### EXERCISE TASK
Can you format every line of the records below as a Markdown table with two columns, Row and Line, numbering the rows and leaving out any blank lines?

(Collected data entries)
______________________________
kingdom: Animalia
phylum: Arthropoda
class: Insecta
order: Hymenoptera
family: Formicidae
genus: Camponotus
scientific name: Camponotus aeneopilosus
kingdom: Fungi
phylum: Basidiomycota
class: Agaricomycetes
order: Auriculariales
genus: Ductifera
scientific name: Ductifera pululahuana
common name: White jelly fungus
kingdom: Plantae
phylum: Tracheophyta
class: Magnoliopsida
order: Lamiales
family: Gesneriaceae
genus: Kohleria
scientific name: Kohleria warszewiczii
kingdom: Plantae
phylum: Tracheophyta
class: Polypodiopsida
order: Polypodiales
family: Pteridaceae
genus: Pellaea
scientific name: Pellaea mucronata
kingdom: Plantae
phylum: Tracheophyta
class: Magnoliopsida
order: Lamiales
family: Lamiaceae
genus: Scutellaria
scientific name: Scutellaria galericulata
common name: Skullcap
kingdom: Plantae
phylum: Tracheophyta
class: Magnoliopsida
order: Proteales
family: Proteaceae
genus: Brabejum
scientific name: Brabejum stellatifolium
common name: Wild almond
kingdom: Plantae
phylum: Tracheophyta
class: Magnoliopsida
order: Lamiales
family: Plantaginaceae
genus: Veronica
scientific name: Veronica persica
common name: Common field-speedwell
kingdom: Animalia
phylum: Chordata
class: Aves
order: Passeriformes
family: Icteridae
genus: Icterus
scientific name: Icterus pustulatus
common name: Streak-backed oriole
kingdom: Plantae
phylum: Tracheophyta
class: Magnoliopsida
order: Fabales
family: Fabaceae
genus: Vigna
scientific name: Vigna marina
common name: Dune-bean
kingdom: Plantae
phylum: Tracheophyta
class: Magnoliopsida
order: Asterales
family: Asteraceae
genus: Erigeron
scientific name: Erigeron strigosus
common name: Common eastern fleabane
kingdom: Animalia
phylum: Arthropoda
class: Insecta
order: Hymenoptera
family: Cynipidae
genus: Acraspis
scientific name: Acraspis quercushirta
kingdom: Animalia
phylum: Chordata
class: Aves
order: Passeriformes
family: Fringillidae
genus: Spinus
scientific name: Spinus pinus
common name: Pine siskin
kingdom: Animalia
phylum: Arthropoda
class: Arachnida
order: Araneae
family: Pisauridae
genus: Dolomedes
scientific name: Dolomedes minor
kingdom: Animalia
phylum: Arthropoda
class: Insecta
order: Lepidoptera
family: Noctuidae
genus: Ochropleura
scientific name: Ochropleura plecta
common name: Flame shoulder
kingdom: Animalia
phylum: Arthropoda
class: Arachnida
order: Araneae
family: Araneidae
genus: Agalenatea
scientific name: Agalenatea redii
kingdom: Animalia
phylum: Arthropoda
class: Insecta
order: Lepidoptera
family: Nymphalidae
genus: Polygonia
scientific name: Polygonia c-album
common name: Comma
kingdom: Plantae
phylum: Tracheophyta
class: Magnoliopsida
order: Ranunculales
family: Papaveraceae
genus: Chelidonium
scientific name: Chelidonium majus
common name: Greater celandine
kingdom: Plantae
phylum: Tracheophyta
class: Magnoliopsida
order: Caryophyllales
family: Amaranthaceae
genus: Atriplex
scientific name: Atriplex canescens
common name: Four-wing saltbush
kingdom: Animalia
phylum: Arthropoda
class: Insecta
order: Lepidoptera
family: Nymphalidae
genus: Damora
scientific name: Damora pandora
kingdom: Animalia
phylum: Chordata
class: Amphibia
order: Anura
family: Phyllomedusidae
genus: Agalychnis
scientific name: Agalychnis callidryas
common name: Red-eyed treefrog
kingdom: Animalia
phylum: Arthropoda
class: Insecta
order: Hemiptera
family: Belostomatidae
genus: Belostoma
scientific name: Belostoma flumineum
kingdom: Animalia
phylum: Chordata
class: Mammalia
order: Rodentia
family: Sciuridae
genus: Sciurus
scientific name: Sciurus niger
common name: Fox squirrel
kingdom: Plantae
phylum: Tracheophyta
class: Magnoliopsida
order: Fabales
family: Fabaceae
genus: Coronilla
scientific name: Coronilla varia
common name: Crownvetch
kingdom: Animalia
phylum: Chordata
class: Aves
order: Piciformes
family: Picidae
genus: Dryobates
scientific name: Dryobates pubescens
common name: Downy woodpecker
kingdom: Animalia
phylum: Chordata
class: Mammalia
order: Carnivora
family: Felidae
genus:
______________________________
### FINAL ANSWER
| Row | Line |
|---|---|
| 1 | kingdom: Animalia |
| 2 | phylum: Arthropoda |
| 3 | class: Insecta |
| 4 | order: Hymenoptera |
| 5 | family: Formicidae |
| 6 | genus: Camponotus |
| 7 | scientific name: Camponotus aeneopilosus |
| 8 | kingdom: Fungi |
| 9 | phylum: Basidiomycota |
| 10 | class: Agaricomycetes |
| 11 | order: Auriculariales |
| 12 | genus: Ductifera |
| 13 | scientific name: Ductifera pululahuana |
| 14 | common name: White jelly fungus |
| 15 | kingdom: Plantae |
| 16 | phylum: Tracheophyta |
| 17 | class: Magnoliopsida |
| 18 | order: Lamiales |
| 19 | family: Gesneriaceae |
| 20 | genus: Kohleria |
| 21 | scientific name: Kohleria warszewiczii |
| 22 | kingdom: Plantae |
| 23 | phylum: Tracheophyta |
| 24 | class: Polypodiopsida |
| 25 | order: Polypodiales |
| 26 | family: Pteridaceae |
| 27 | genus: Pellaea |
| 28 | scientific name: Pellaea mucronata |
| 29 | kingdom: Plantae |
| 30 | phylum: Tracheophyta |
| 31 | class: Magnoliopsida |
| 32 | order: Lamiales |
| 33 | family: Lamiaceae |
| 34 | genus: Scutellaria |
| 35 | scientific name: Scutellaria galericulata |
| 36 | common name: Skullcap |
| 37 | kingdom: Plantae |
| 38 | phylum: Tracheophyta |
| 39 | class: Magnoliopsida |
| 40 | order: Proteales |
| 41 | family: Proteaceae |
| 42 | genus: Brabejum |
| 43 | scientific name: Brabejum stellatifolium |
| 44 | common name: Wild almond |
| 45 | kingdom: Plantae |
| 46 | phylum: Tracheophyta |
| 47 | class: Magnoliopsida |
| 48 | order: Lamiales |
| 49 | family: Plantaginaceae |
| 50 | genus: Veronica |
| 51 | scientific name: Veronica persica |
| 52 | common name: Common field-speedwell |
| 53 | kingdom: Animalia |
| 54 | phylum: Chordata |
| 55 | class: Aves |
| 56 | order: Passeriformes |
| 57 | family: Icteridae |
| 58 | genus: Icterus |
| 59 | scientific name: Icterus pustulatus |
| 60 | common name: Streak-backed oriole |
| 61 | kingdom: Plantae |
| 62 | phylum: Tracheophyta |
| 63 | class: Magnoliopsida |
| 64 | order: Fabales |
| 65 | family: Fabaceae |
| 66 | genus: Vigna |
| 67 | scientific name: Vigna marina |
| 68 | common name: Dune-bean |
| 69 | kingdom: Plantae |
| 70 | phylum: Tracheophyta |
| 71 | class: Magnoliopsida |
| 72 | order: Asterales |
| 73 | family: Asteraceae |
| 74 | genus: Erigeron |
| 75 | scientific name: Erigeron strigosus |
| 76 | common name: Common eastern fleabane |
| 77 | kingdom: Animalia |
| 78 | phylum: Arthropoda |
| 79 | class: Insecta |
| 80 | order: Hymenoptera |
| 81 | family: Cynipidae |
| 82 | genus: Acraspis |
| 83 | scientific name: Acraspis quercushirta |
| 84 | kingdom: Animalia |
| 85 | phylum: Chordata |
| 86 | class: Aves |
| 87 | order: Passeriformes |
| 88 | family: Fringillidae |
| 89 | genus: Spinus |
| 90 | scientific name: Spinus pinus |
| 91 | common name: Pine siskin |
| 92 | kingdom: Animalia |
| 93 | phylum: Arthropoda |
| 94 | class: Arachnida |
| 95 | order: Araneae |
| 96 | family: Pisauridae |
| 97 | genus: Dolomedes |
| 98 | scientific name: Dolomedes minor |
| 99 | kingdom: Animalia |
| 100 | phylum: Arthropoda |
| 101 | class: Insecta |
| 102 | order: Lepidoptera |
| 103 | family: Noctuidae |
| 104 | genus: Ochropleura |
| 105 | scientific name: Ochropleura plecta |
| 106 | common name: Flame shoulder |
| 107 | kingdom: Animalia |
| 108 | phylum: Arthropoda |
| 109 | class: Arachnida |
| 110 | order: Araneae |
| 111 | family: Araneidae |
| 112 | genus: Agalenatea |
| 113 | scientific name: Agalenatea redii |
| 114 | kingdom: Animalia |
| 115 | phylum: Arthropoda |
| 116 | class: Insecta |
| 117 | order: Lepidoptera |
| 118 | family: Nymphalidae |
| 119 | genus: Polygonia |
| 120 | scientific name: Polygonia c-album |
| 121 | common name: Comma |
| 122 | kingdom: Plantae |
| 123 | phylum: Tracheophyta |
| 124 | class: Magnoliopsida |
| 125 | order: Ranunculales |
| 126 | family: Papaveraceae |
| 127 | genus: Chelidonium |
| 128 | scientific name: Chelidonium majus |
| 129 | common name: Greater celandine |
| 130 | kingdom: Plantae |
| 131 | phylum: Tracheophyta |
| 132 | class: Magnoliopsida |
| 133 | order: Caryophyllales |
| 134 | family: Amaranthaceae |
| 135 | genus: Atriplex |
| 136 | scientific name: Atriplex canescens |
| 137 | common name: Four-wing saltbush |
| 138 | kingdom: Animalia |
| 139 | phylum: Arthropoda |
| 140 | class: Insecta |
| 141 | order: Lepidoptera |
| 142 | family: Nymphalidae |
| 143 | genus: Damora |
| 144 | scientific name: Damora pandora |
| 145 | kingdom: Animalia |
| 146 | phylum: Chordata |
| 147 | class: Amphibia |
| 148 | order: Anura |
| 149 | family: Phyllomedusidae |
| 150 | genus: Agalychnis |
| 151 | scientific name: Agalychnis callidryas |
| 152 | common name: Red-eyed treefrog |
| 153 | kingdom: Animalia |
| 154 | phylum: Arthropoda |
| 155 | class: Insecta |
| 156 | order: Hemiptera |
| 157 | family: Belostomatidae |
| 158 | genus: Belostoma |
| 159 | scientific name: Belostoma flumineum |
| 160 | kingdom: Animalia |
| 161 | phylum: Chordata |
| 162 | class: Mammalia |
| 163 | order: Rodentia |
| 164 | family: Sciuridae |
| 165 | genus: Sciurus |
| 166 | scientific name: Sciurus niger |
| 167 | common name: Fox squirrel |
| 168 | kingdom: Plantae |
| 169 | phylum: Tracheophyta |
| 170 | class: Magnoliopsida |
| 171 | order: Fabales |
| 172 | family: Fabaceae |
| 173 | genus: Coronilla |
| 174 | scientific name: Coronilla varia |
| 175 | common name: Crownvetch |
| 176 | kingdom: Animalia |
| 177 | phylum: Chordata |
| 178 | class: Aves |
| 179 | order: Piciformes |
| 180 | family: Picidae |
| 181 | genus: Dryobates |
| 182 | scientific name: Dryobates pubescens |
| 183 | common name: Downy woodpecker |
| 184 | kingdom: Animalia |
| 185 | phylum: Chordata |
| 186 | class: Mammalia |
| 187 | order: Carnivora |
| 188 | family: Felidae |
| 189 | genus: |